Mr. Merryweather doesn’t play much of a part in our story, he’s simply to introduce Dozy, Angry, Jolly, and Mumbles, the four dwarfs who bring their own brand of Hell to Earth. Constable Peel and Sergeant Rowan are chasing the dwarfs down when they all enter the blue light. Dan, Dan the Ice Cream Man careers down the same blue light path, music tinkling, and bells jingling. The boy band, BoyStarz, includes Twinkle, Starlight, Gemini, and Phil.

Mrs. Abernathy, a.k.a., Ba’al, is, was?, one of the Great Malevolence’s lieutenants until he screwed up in The Gates. Seems Ba’al is having some identity issues…snicker…

“She had even donned a new dress for the occasion…”

The Burrower is one of Ba’al’s creatures. The Watcher is an even older demon, tasked with aiding Mrs. Abernathy but secretly working for the Great Malevolence. Duke Abigor is one of Ba’al’s rivals, eager to continue Ba’al’s downfall along with Dukes Duscias, Guares, Docer, Peros, and Borym.

Ozymuth is chancellor to the Great Malevolence — whom we know as Satan. A very miserable, angry Satan. Old Ram has been banished to the forest where the Great Oak rules. The Blacksmith is being punished for his pride on Earth. Brompton and Edgefast (he’s new on the job) are the guards at the doorway into the Mountain of Despair. The demons Shan and Gath have been irrevocably changed by their stint on Earth in The Gates, for they are hard at work on their own version of Spigget’s Old Peculiar. Brock is their taster. Ideal since he can “instantly reconstruct himself”. A. Bodkin is version one of the demon-in-charge of the boneyard.

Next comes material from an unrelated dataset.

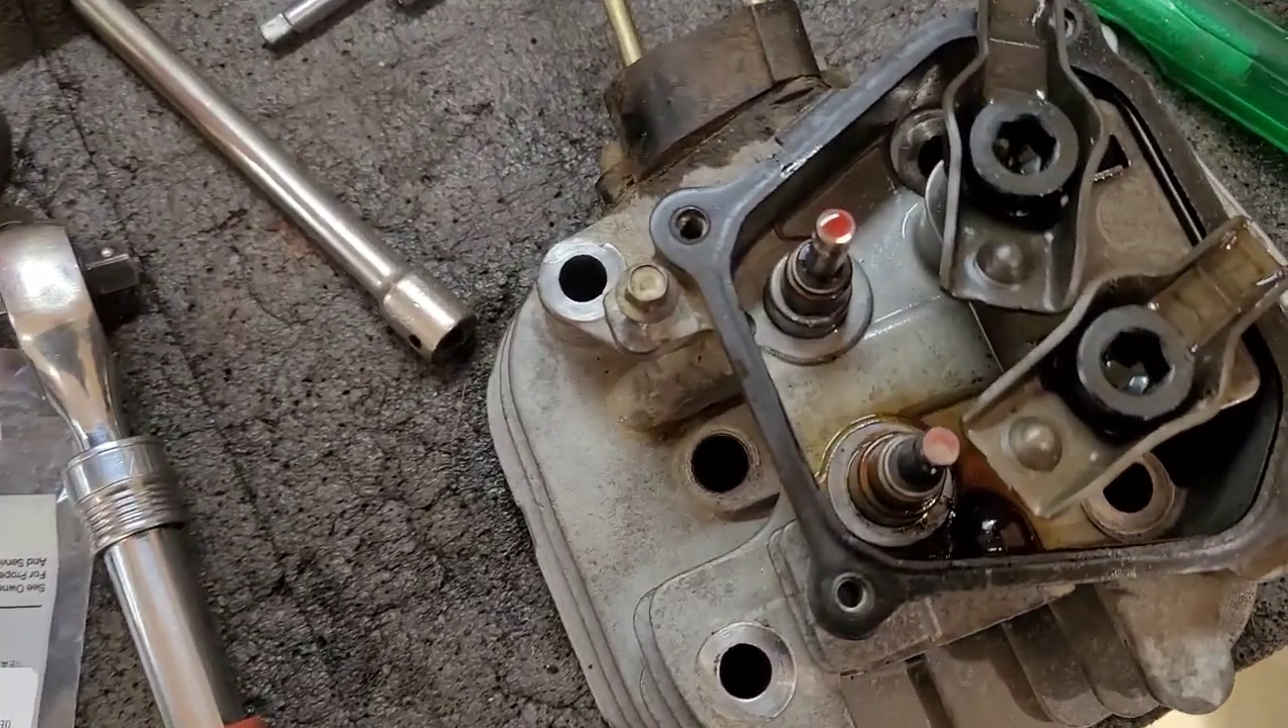Just got the valves installed here.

Scientists, typical, willing to end the world if they can but learn something. The Large Hadron Collider should be fine, no leaks. Professor Stefan is the head of particle physics, and Professor Hilbert fancies the idea of alternate planes of existence. Ed and Victor are supposed to be monitoring the Collider in action, when they’re not playing Battleship.

The Cover and Title

The cover is infernally awesome with sculpted white flames that are actually demons writhing up, reaching up to the uneven, bulky edge of a cauldron or the edge of a pit. It’s one that a white silhouette of Samuel is looking over, the red background acting as a foil to force Samuel to stand out. The author’s name fills in that red nicely in black.

The title is what Samuel encounters in Hell, The Infernals are going to war!